Who says poor arithmetic skills can’t have social utility? Professor Anne Morrison Piehl put bad math to good use in this week’s Law and Economics Workshop with her paper, Are Criminal Sentencing Guidelines Binding? Quasi-Experimental Evidence from Human Calculation Errors, available at http://www.law.uchicago.edu/files/files/Piehl%20paper.pdf.
What It’s About
After discovering that about 10 percent of guidelines-based sentence level calculations in Maryland had errors, Professor Piehl, along with co-authors Professor Shawn Bushway and Professor Emily Owens, contrasted the sentences that judges impose normally with the sentences that judges imposed in instances where the parties had misidentified the guideline level (i.e., made clerical or arithmetic errors) in order to figure out how much the guideline numbers affect the judge’s final sentencing decision, all other factors being equal.
The problem with earlier empirical studies was that it was hard to isolate the influence of the guidelines system alone. If a researcher compared sentences before and after a guideline revision, the differences may reflect other changes that happened alongside the guideline change. For example, suppose the legislature increased the recommended incarceration period in response to a crime wave. Then suppose that a judge, facing this same crime wave, started cracking down with longer sentences. The longer sentences would have coincided with the increase in the guidelines, but the guidelines would not have caused the longer sentences. This study is different from earlier studies in that arithmetic and clerical errors are not correlated to judicial preferences. Since the study doesn’t use time or some intentional change to differentiate between the control and variable samples, the idea is that we can be relatively confident that the control sample and the variable sample are indistinguishable aside from the error.
──────────────────────────────
Task directions: Write the next part of the article on sentencing guidelines, starting right after its final paragraph. The items come from a separate source and have no connection to the article on sentencing guidelines.
──────────────────────────────
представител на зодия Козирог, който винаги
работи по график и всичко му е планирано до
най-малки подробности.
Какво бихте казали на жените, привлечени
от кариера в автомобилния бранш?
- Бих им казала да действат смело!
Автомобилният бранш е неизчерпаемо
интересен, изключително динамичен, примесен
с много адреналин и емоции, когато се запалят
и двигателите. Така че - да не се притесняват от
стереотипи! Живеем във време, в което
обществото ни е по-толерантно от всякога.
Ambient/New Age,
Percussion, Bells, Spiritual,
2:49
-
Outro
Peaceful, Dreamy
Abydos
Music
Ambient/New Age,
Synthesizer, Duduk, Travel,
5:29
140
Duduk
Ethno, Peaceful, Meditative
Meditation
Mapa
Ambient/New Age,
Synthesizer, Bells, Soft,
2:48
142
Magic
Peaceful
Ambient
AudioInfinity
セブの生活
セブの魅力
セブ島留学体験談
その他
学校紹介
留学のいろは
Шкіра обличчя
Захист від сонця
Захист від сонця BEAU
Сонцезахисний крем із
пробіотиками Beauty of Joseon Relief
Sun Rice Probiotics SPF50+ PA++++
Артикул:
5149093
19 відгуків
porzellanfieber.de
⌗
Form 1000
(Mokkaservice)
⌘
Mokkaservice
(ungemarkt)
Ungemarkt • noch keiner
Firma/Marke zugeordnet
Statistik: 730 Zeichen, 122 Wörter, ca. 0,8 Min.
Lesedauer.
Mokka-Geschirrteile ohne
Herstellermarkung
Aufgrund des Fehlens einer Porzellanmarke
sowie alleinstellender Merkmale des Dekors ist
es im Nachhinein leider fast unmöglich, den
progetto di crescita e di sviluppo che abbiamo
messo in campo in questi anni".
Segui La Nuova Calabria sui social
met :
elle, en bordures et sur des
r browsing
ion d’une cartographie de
──────────────────────────────
Solved problem:
The results are surprising: For each month erroneously added, sentences increase by an average of four days. However, for each month erroneously subtracted, sentences decrease by an average of thirteen days. When the crime in question is especially uncommon or complicated, judges deviated less from the calculated guideline range than when the crime was commonplace.
The non-randomness of the seemingly inadvertent guideline calculation errors was also interesting. The study reports that the rate of error varied based on the experience of the preparer of the final guideline worksheet: state’s attorneys, who prepared the finalized guideline worksheets more frequently than public defenders or private attorneys, were comparatively much less likely to commit an error than their defense counterparts.
What Was Discussed
As Professor Piehl presented the paper, participants began to wonder about the asymmetric error rates. If errors are random, as one might expect copying errors and arithmetic errors to be, then why do errors occur more frequently in plea bargained cases? Professor Piehl responded with a few possibilities. Perhaps parties pay less attention when the sentencing comes out of plea bargaining than a trial. Professor Piehl considered the possibility that parties agree to introduce errors, intentionally, to manipulate sentence recommendations.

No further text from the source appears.